■ **Document section**
========

In research carried out in the United States, particle physicists have shown that light pulses can be accelerated to up to 300 times their normal velocity of 186,000 miles per second.

The implications, like the speed, are mind-boggling. On one interpretation it means that light will arrive at its destination almost before it has started its journey. In effect, it is leaping forward in time.

Exact details of the findings remain confidential because they have been submitted to Nature, the international scientific journal, for review prior to possible publication.

The work was carried out by Dr Lijun Wang, of the NEC research institute in Princeton, who transmitted a pulse of light towards a chamber filled with specially treated caesium gas.

Before the pulse had fully entered the chamber it had gone right through it and travelled a further 60ft across the laboratory. In effect it existed in two places at once, a phenomenon that Wang explains by saying it travelled 300 times faster than light.

The research is already causing controversy among physicists. What bothers them is that if light could travel forward in time it could carry information.

========

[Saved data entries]
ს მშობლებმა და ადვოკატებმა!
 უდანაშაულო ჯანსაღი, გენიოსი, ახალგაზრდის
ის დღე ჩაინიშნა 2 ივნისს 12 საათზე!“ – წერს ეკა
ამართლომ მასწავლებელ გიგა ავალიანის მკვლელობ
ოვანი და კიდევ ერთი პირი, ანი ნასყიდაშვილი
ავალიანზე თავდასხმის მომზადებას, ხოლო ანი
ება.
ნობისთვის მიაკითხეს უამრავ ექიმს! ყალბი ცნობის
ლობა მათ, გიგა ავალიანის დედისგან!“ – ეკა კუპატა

========

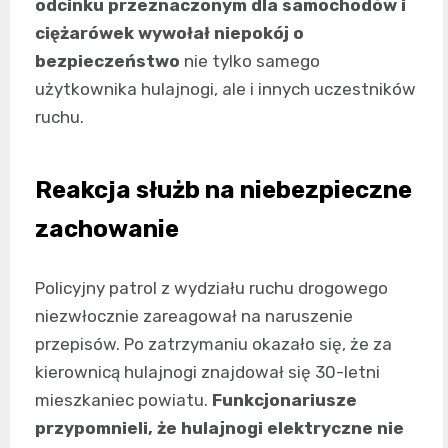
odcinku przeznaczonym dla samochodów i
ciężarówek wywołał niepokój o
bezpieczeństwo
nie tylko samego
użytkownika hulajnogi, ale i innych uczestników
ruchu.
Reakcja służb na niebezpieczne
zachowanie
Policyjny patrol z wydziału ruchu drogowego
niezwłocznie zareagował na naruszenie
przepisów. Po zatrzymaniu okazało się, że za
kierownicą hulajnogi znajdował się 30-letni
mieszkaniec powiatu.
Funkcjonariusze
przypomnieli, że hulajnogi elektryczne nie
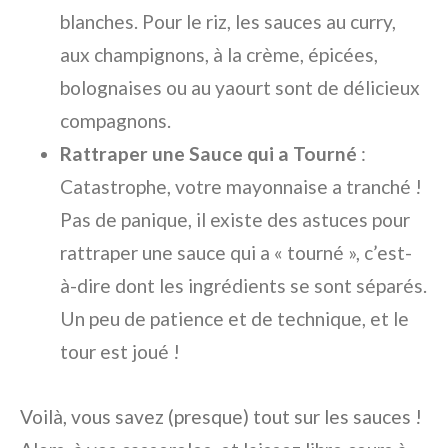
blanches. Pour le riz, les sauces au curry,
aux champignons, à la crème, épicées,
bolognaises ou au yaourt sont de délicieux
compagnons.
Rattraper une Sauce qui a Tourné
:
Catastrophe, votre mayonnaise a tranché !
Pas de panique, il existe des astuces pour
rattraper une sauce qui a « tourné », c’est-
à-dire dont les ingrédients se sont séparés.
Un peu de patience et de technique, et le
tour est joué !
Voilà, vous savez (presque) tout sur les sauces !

========

■ **Required actions**
[A] Reproduce the listing lines between the one holding "blanches. Pour le" and the one holding "Voilà, vous savez", inclusive, with "mayonnaise" changed to "vinaigrette" and nothing else altered.
[B] Go on writing the article about light pulses traveling faster than light, picking up after its final sentence.

■ **Task answers**
[A]
blanches. Pour le riz, les sauces au curry,
aux champignons, à la crème, épicées,
bolognaises ou au yaourt sont de délicieux
compagnons.
Rattraper une Sauce qui a Tourné
:
Catastrophe, votre vinaigrette a tranché !
Pas de panique, il existe des astuces pour
rattraper une sauce qui a « tourné », c’est-
à-dire dont les ingrédients se sont séparés.
Un peu de patience et de technique, et le
tour est joué !
Voilà, vous savez (presque) tout sur les sauces !

[B]
 

This would breach one of the basic principles in physics - causality, which says that a cause must come before an effect. It would also shatter Einstein’s theory of relativity since it depends in part on the speed of light being unbreakable.

This weekend Wang said he could not give details but confirmed:

"Our light pulses did indeed travel faster than the accepted speed of light. I hope it will give us a much better understanding of the nature of light and how it behaves."

Dr Raymond Chiao, professor of physics at the University of California at Berkeley, who is familiar with Wang’s work, said he was impressed by the findings.

"This is a fascinating experiment," he said.

In Italy, another group of physicists has also succeeded in breaking the light speed barrier.

 

In a newly published paper, physicists at the Italian National Research Council described how they propagated microwaves at 25% above normal light speed. The group speculates that it could be possible to transmit information faster than light.

Dr Guenter Nimtz, of Cologne University, an expert in the field, agrees. He believes that information can be sent faster than light and last week gave a paper describing how it could be done to a conference in Edinburgh.

 

He believes, however, that this will not breach the principle of causality because the time taken to interpret the signal would fritter away all the savings.

"The most likely application for this is not in time travel but in speeding up the way signals move through computer circuits," he said.

Wang’s experiment is the latest and possibly the most important evidence that the physical world may not operate according to any of the accepted conventions.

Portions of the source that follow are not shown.